Nossa visão é muito mais subjetiva – esse subjetivismo não quer dizer antiético – porque o ser humano é escravo do seu próprio conforto, pois, não há liberdade dentro da realidade religiosa e ideológica. A religião institucional leva ao desespero e a desconfiança (o suicídio de pastores é um grande sinal disso), a ideologia faz o ser humano querer um líder (que Freud vai chamar da visão paterna), que o proteja e faça sua vida feliz. Não encontra nada além daquilo e não descobra seu potencial e só vai encontra, se conhecer a si mesmo. As ideologias e as religiões sempre nunca barrarão isso de querer conhecer a você mesmo. Afinal, a quem o ser humano vai procurar se estará seguro de si mesmo? Mesmo acreditando no subjetivismo, acredito que temos certos valores éticos e morais.

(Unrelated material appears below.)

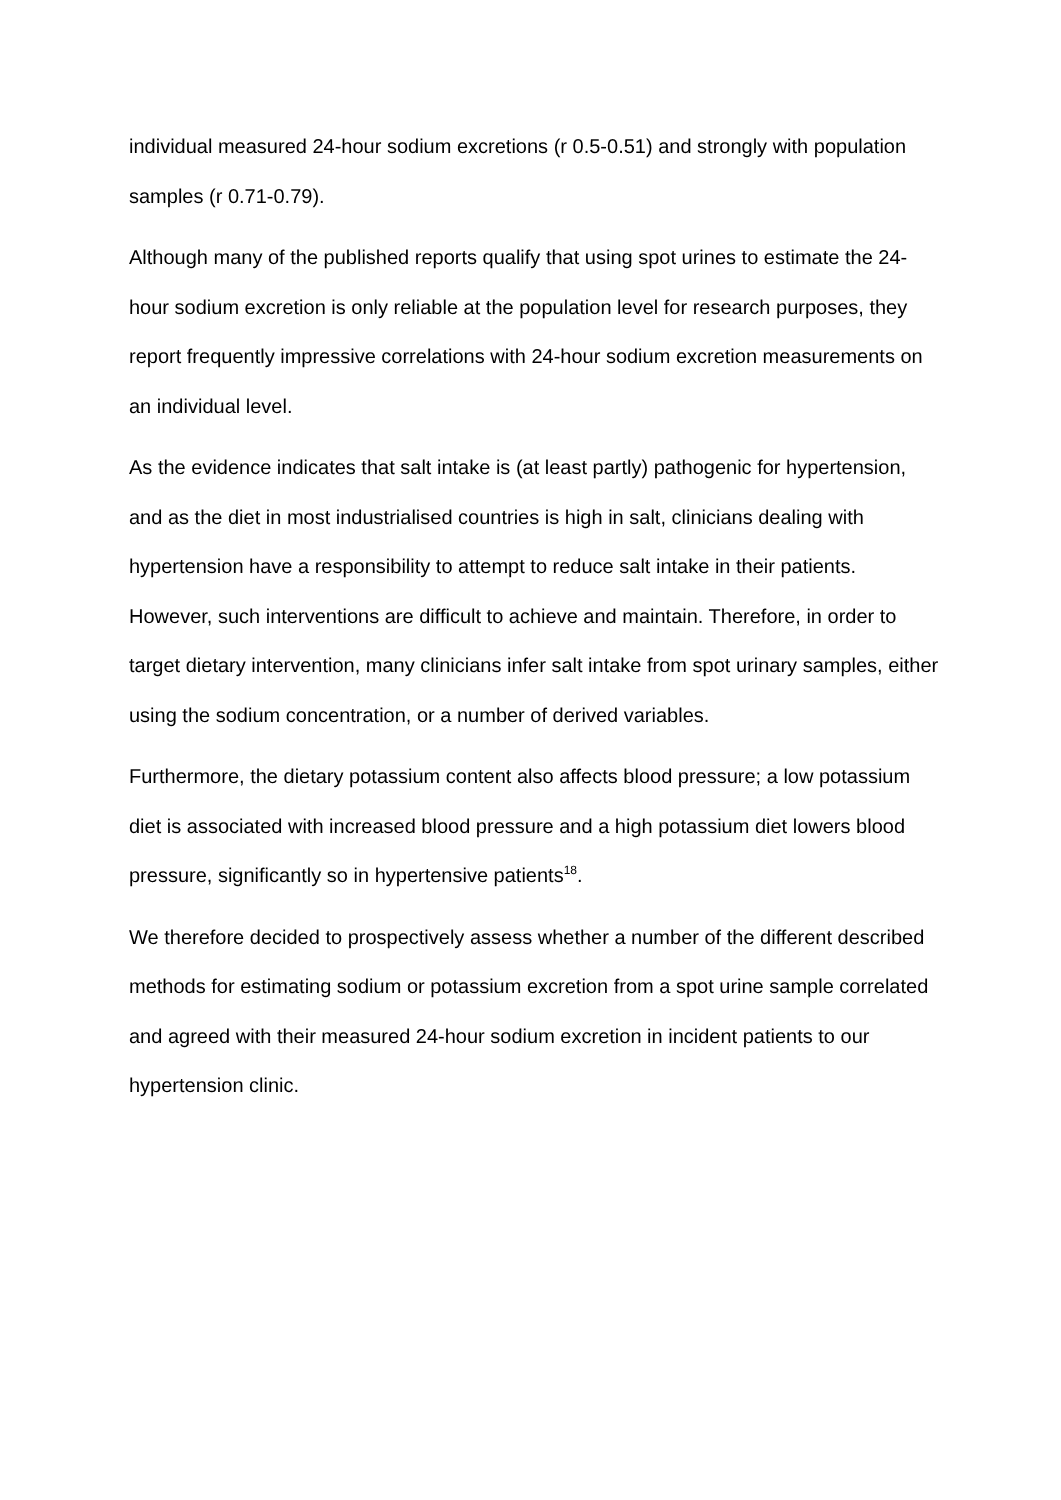individual measured 24-hour sodium excretions (r 0.5-0.51) and strongly with population samples (r 0.71-0.79).
Although many of the published reports qualify that using spot urines to estimate the 24-hour sodium excretion is only reliable at the population level for research purposes, they report frequently impressive correlations with 24-hour sodium excretion measurements on an individual level.
As the evidence indicates that salt intake is (at least partly) pathogenic for hypertension, and as the diet in most industrialised countries is high in salt, clinicians dealing with hypertension have a responsibility to attempt to reduce salt intake in their patients. However, such interventions are difficult to achieve and maintain. Therefore, in order to target dietary intervention, many clinicians infer salt intake from spot urinary samples, either using the sodium concentration, or a number of derived variables.
Furthermore, the dietary potassium content also affects blood pressure; a low potassium diet is associated with increased blood pressure and a high potassium diet lowers blood pressure, significantly so in hypertensive patients<sup>18</sup>.
We therefore decided to prospectively assess whether a number of the different described methods for estimating sodium or potassium excretion from a spot urine sample correlated and agreed with their measured 24-hour sodium excretion in incident patients to our hypertension clinic.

O preconceito nasce do medo – já que a deficiência é um mistério que assusta o ser humano – porque desse medo, nasce várias lendas. Anões, currupiras, faustos, sereias, medusas e etc, que mostra um ligeiro julgamento errado disso tudo. A questão da deficiência sempre foi estranho, mas, não deveria ser. Na verdade, vendo os comentários sobre o Bran ser o rei, vimos muito a imagem do cadeirante como um sujeito que não presta para nada. O culpado disse por um lado, é da própria pessoa com deficiência que se coloca nessa condição, por outro lado, a mídia (na sua eterna exploração por causa de audiência) alimenta a imagem de “coitado”. Nem anjo e nem demônio, mas, um ser humano. Porém, a imagem do Brandon Stark como rei, é uma imagem de um rei que já tem embutido questões éticas, de justiça e questões muito além, porque somos atacados pelo preconceito e pela discriminação. Tanto Bran viveu isso, como o Tyrion viveu, mas, nunca renegaram a suas aparências. Eu defendo que as pessoas com deficiência deveria renegar toda a cultura que nos discrimina, ir para a cultura alternativa e esquecer tudo e toda a sociedade que nos rejeita. Eu leio livros, aprendo cada vez mais. Eu ouço rock que me dará uma visão crítica do mundo. Eu não tenho religião, porque não sigo nenhuma que me faz um sofredor e inútil (que sempre quer me curar). Não sigo nenhuma ideologia politica, pois nenhuma fala em acessibilizar, melhorar as condições não só das pessoas com deficiência, mas, da maioria.
Outra coisa que ninguém sabe, tivemos reis deficientes, tivemos imperadores deficientes. Presidentes cadeirantes que tiveram que esconder sua deficiência por vergonha. Tivemos todo tipo de governante com deficiência e nem por isso, eles foram bons e ruins. E isso não só a questão da sociedade, também é questão da família. Não pode sair com roupa tal. Não pode sair com fulano. Não pode escrever declarações de amor no Facebook. Não pode namorar. Não pode casar. Não pode sair com saia ou com um decote chamativo (como se a culpa fosse da mulher com deficiência ou sem deficiência). A própria pessoa com deficiência com a veneração da família, não cobra dela acessibilidade, não cobra dela liberdade e respeito, não cobra o mínimo de ética. Tyrion mostra o quanto isso é verdade. O quanto devemos sempre travar uma guerra para o amadurecimento (na questão da família, escrevei outro texto).
Gostei no final e gostei que o rei foi um cadeirante.